Patients visiting the fetomaternal center at Minia University were surveyed to determine the prevalence of central nervous system abnormalities [9]. It was shown that 25% of patients had a history of other congenital fetal abnormalities and 6% had a history of other central nervous system fetal. In our study, antenatal diagnosis showed microcephaly in 8 (14.04%) patients, , hepatosplenomegaly in 2 (3.51%) patients, Dandy-walker syndrome in 7 (12.28%) patients, Joubert syndrome in 2 (3.51%) patients, Hydrocephalus in 16 (28.07%) patients, Hydrocephalous, CHD, Biventricular dilation hydrocephalus, Holoprosencephaly, hydrocephalus, Hydrocephalus aqueductal stenosis, Holoprosencephaly, cleft lip and palate, Intracranial calcification IUGR, Occipital encephalocele meningomyelocele, Left cerebral hemisphere atrophy, Left ventriculomegaly agenesis of corpus callosum, Retrocerebellar dermoid cyst, Spina bifida, middle cerebral artery aneurysm and intracranial hemorrhage in 1 (1.75%) patient, corpus callosum agenesis in 4 (7.02%) patients, anencephaly in 3 (5.26%) patients and vein of Galen aneurysm in 2 (3.51%) patients.

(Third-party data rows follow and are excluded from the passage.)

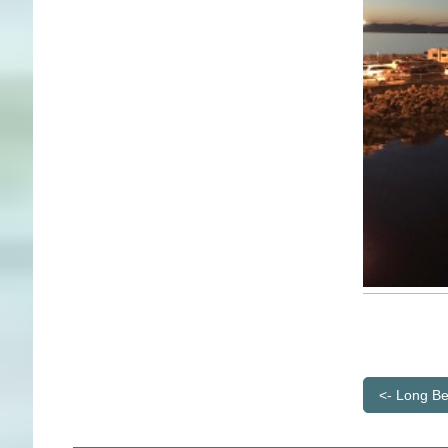
<- Long B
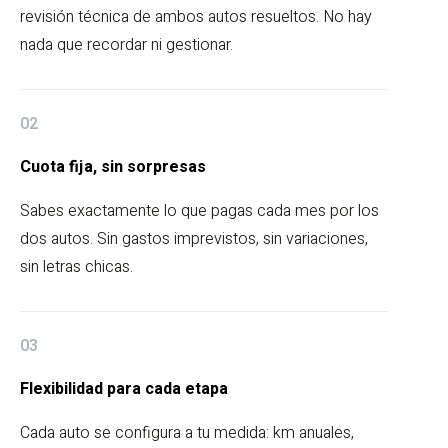
revisión técnica de ambos autos resueltos. No hay
nada que recordar ni gestionar.
02
Cuota fija, sin sorpresas
Sabes exactamente lo que pagas cada mes por los
dos autos. Sin gastos imprevistos, sin variaciones,
sin letras chicas.
03
Flexibilidad para cada etapa
Cada auto se configura a tu medida: km anuales,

Hassan, et al. [9] we learn that ultrasonography may identify CNS defects in 79 fetuses. Ventriculomegaly was the most often seen abnormality (22%). Due to the continuous process of brain development, modest ventriculomegaly may still be considered a normal variant. The high rate of Ventriculomegaly in our sample (42% of cases) may be explained by the fact that enlargement of the lateral ventricle has been documented in fetuses with aneuploidy during the first trimester. Ultrasound examination is operator dependent and requires thorough and skilled examination since it sometimes involves trial and error. Sixty-four percent of the instances in which a diagnosis of CNS abnormalities was verified after birth, compared with 19 percent of the cases in which therapeutic termination of pregnancy was used. According to a study conducted by Fatma, et al. [13], the identification rate of CNS abnormalities using ultrasonography was 90%. They found that prenatal detection of CNS abnormalities occurred in 90% of patients.

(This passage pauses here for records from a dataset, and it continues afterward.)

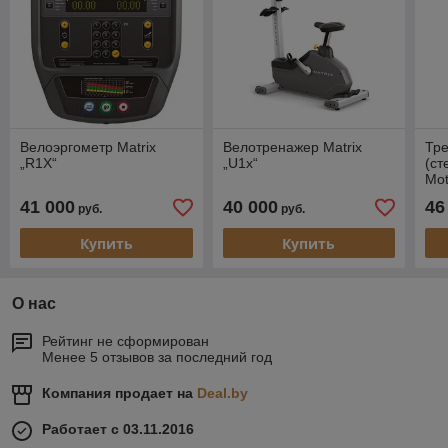
Велоэргометр Matrix
Велотренажер Matrix
Тр
„R1X“
„U1x“
(ст
Mot
41 000
40 000
46
руб.
руб.
Купить
Купить
О нас
Рейтинг не сформирован
Менее 5 отзывов за последний год
Компания продает на
Deal.by
Работает с 03.11.2016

When considering whether or not to terminate a pregnancy, ultrasound diagnosis of prenatal brain anatomic abnormalities is crucial. Patients are more likely to agree to this approach since it is non-invasive. Multiple studies have shown that the United States is able to identify brain abnormalities with a sensitivity of 92% to 99.7% [14]. In our study Diagnostic accuracy of ultrasound in diagnosis of congenital neurological anomalies: 2D&3D US had 100% sensitivity and 100% specificity with positive predictive value 100% and negative predictive value 100% in all parameters.

Ultrasound has been shown to have a 90% detection rate for neural tube abnormalities in a case-control study [15].

For the diagnosis of congenital anomalies, the research team at Gonçalves, et al. [16] found that MRI was more sensitive than 3D -US (MRI, 88.9 percent (16/18) vs. 3DUS, 66.7 percent (12/18) vs. 2D-US, 72.2 percent (13/18)), and that it also provided additional information affecting prognosis. The diagnostic accuracy of 2D-US, 3D-US, and MRI for non- CNS abnormalities was comparable. The sensitivity of MRI was 85.6 percent (77/90) whereas the sensitivity of 3D-US was 94.4 percent (85/90) and the sensitivity of 2D-US was 92.2 percent (83/90). While 2D-US and 3D-US were more reliable than MRI for ruling out CNS disorders before birth, confirmation of these findings after delivery was not possible for MRI.

Conclusion

Based on these findings, we can say that Diagnostic accuracy of ultrasound in diagnosis of congenital neurological anomalies: 2D&3D US had 100% sensitivity and 100% specificity. Our results also imply that imaging tools like CT and MRI scans are effective for confirming diagnoses of neurological and developmental abnormalities in babies, even if clinical assessment is a crucial tool in making the initial diagnosis.